Ma l’autorevolezza non è merce che si compra al mercato: si conquista sul campo. Da troppo tempo assistiamo, invece, ad una politica che manca di autorevolezza e a politici poco credibili. In questo quadro, paradossalmente, le Autorità si sono moltiplicate a dismisura, costituendo agenzie parallele, cui vengono demandati controlli di ogni tipo, a volte in una sconcertante sovrapposizione di ruoli e funzioni. Il potere ne risulta frammentato. Che cosa volete che si possa ricavare da una siffatta moltiplicazione dei centri decisionali, peraltro privi di legittimazione diretta? Il caos. La crisi di sistema, appunto. Una società complessa ha bisogno di strutturarsi anche attraverso nuove forme organizzative.
Ma per quanto possano essere articolate le varie organizzazioni che sovraintendono alla vita di ognuno di noi, esse debbono in ogni caso migliorare la nostra condizione, non complicarla. E’ questo anche il caso della Pubblica amministrazione. Un altro osso duro con cui confrontarsi. Da quando, alla fine degli anni Novanta, con le riforme Bassanini, abbiamo iniziato a introdurre i principi teorici del New Public Management e si è sviluppato un nuovo paradigma di gestione. Il tutto accompagnato da un processo di decentramento amministrativo e funzionale spesso assai contraddittorio e confuso. Da tale processo, secondo alcuni studiosi, è nata una nuova burocrazia il cui tasso di autoreferenzialità si è, purtroppo, accentuato nel tempo.

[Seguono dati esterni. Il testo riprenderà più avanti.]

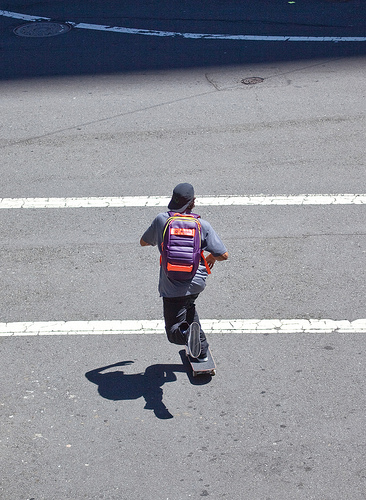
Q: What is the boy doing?
A: Skateboarding.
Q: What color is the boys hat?
A: Black.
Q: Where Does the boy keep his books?
A: Backpack.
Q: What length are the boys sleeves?
A: Short.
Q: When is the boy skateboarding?
A: Daytime.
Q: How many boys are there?
A: One.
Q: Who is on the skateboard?
A: The boy.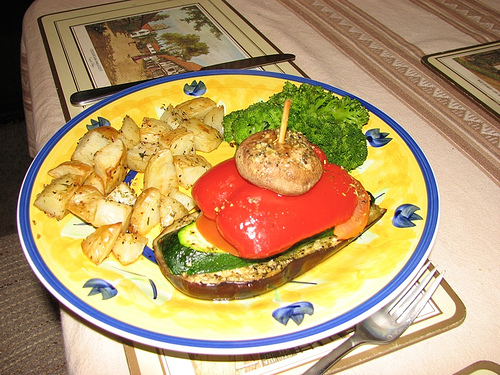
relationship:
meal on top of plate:
[34, 83, 387, 301] [17, 69, 440, 356]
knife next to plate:
[69, 53, 296, 109] [17, 69, 440, 356]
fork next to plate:
[304, 258, 447, 372] [17, 69, 440, 356]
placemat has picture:
[37, 5, 311, 124] [84, 5, 245, 86]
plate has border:
[17, 69, 440, 356] [19, 74, 441, 350]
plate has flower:
[17, 69, 440, 356] [185, 80, 206, 97]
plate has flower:
[17, 69, 440, 356] [367, 129, 392, 148]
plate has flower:
[17, 69, 440, 356] [394, 204, 423, 229]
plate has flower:
[17, 69, 440, 356] [274, 302, 315, 329]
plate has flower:
[17, 69, 440, 356] [84, 277, 119, 302]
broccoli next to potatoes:
[224, 81, 371, 173] [35, 97, 224, 268]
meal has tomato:
[34, 83, 387, 301] [196, 210, 240, 259]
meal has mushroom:
[34, 83, 387, 301] [234, 127, 323, 196]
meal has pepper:
[34, 83, 387, 301] [192, 144, 358, 261]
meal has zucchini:
[34, 83, 387, 301] [157, 219, 335, 278]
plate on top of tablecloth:
[17, 69, 440, 356] [22, 5, 497, 370]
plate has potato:
[17, 69, 440, 356] [176, 97, 219, 122]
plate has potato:
[17, 69, 440, 356] [139, 119, 172, 145]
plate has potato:
[17, 69, 440, 356] [144, 150, 179, 198]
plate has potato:
[17, 69, 440, 356] [92, 139, 129, 198]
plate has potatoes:
[17, 69, 440, 356] [80, 221, 123, 265]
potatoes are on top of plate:
[35, 97, 224, 268] [17, 69, 440, 356]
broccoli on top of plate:
[224, 81, 371, 173] [17, 69, 440, 356]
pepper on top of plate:
[192, 144, 358, 261] [17, 69, 440, 356]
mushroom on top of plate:
[234, 127, 323, 196] [17, 69, 440, 356]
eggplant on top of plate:
[152, 210, 387, 300] [17, 69, 440, 356]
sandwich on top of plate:
[154, 129, 388, 303] [17, 69, 440, 356]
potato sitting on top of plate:
[176, 97, 219, 122] [17, 69, 440, 356]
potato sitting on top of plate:
[139, 119, 172, 145] [17, 69, 440, 356]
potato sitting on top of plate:
[71, 122, 121, 168] [17, 69, 440, 356]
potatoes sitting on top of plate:
[80, 221, 123, 265] [17, 69, 440, 356]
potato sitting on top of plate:
[34, 178, 82, 223] [17, 69, 440, 356]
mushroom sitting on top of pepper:
[234, 127, 323, 196] [192, 144, 358, 261]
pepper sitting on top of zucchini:
[192, 144, 358, 261] [157, 219, 335, 278]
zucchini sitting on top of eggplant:
[157, 219, 335, 278] [152, 210, 387, 300]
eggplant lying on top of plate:
[152, 210, 387, 300] [17, 69, 440, 356]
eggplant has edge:
[152, 210, 387, 300] [154, 240, 349, 299]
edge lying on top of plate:
[154, 240, 349, 299] [17, 69, 440, 356]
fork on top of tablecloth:
[304, 258, 447, 372] [22, 5, 497, 370]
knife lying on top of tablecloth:
[69, 53, 296, 109] [22, 5, 497, 370]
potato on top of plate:
[176, 97, 219, 122] [17, 69, 440, 356]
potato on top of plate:
[144, 150, 179, 198] [17, 69, 440, 356]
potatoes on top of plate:
[80, 221, 123, 265] [17, 69, 440, 356]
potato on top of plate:
[92, 139, 129, 198] [17, 69, 440, 356]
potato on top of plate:
[71, 122, 121, 168] [17, 69, 440, 356]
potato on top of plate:
[34, 178, 82, 223] [17, 69, 440, 356]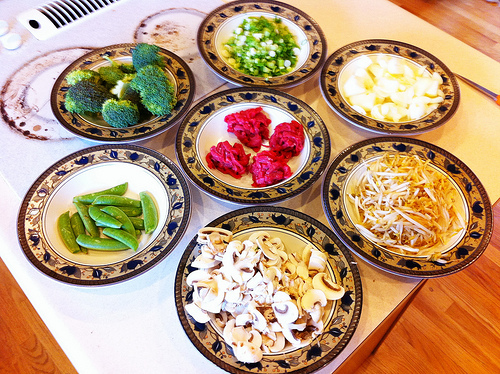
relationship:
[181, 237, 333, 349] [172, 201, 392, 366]
mushroom in bowl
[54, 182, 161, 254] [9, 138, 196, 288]
snap peas in bowl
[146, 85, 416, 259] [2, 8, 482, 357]
food on counter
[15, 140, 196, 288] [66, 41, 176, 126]
bowl of broccoli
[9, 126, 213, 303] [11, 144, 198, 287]
bowl has floral print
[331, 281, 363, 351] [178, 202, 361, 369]
trim around bowl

Con il risultato di soffocare lo spazio dell’indirizzo politico, comprimedolo e offuscandolo, oppure, all’opposto, di fornire una dirigenza nelle sue sfere gerarchiche asservita al potere politico da cui promanano incarichi e nomine. In entrambi i casi, la burocrazia ha finito con il perdere credibilità e imparzialità agli occhi dell’opinione pubblica. A sua discolpa, va detto che il contesto normativo in cui dirigenti e funzionari sono chiamati ad operare non è un contesto favorevole, appesantito com’è da un numero esorbitante di leggi e di norme ( oltre 110 mila), spesso confuse e scritte male.
Nel marasma legislativo e con gli occhi delle procure puntati addosso, i burocrati sguazzano come pesci, declinando ogni assunzione di responsabilità. E’ nella fuga dalle responsabilità che si annida la stasi, il blocco di ogni opera pubblica, finanche, a volte, la rinuncia a firmare la più banale autorizzazione, una semplice certificazione o una determina amministrativa.
Così, nella deresponsabilizzazione e nel venir meno dei decisori, siano essi politici o amministrativi, la crisi di sistema finisce con lo specchiarsi. Una condizione, ormai, che non possiamo più permetterci.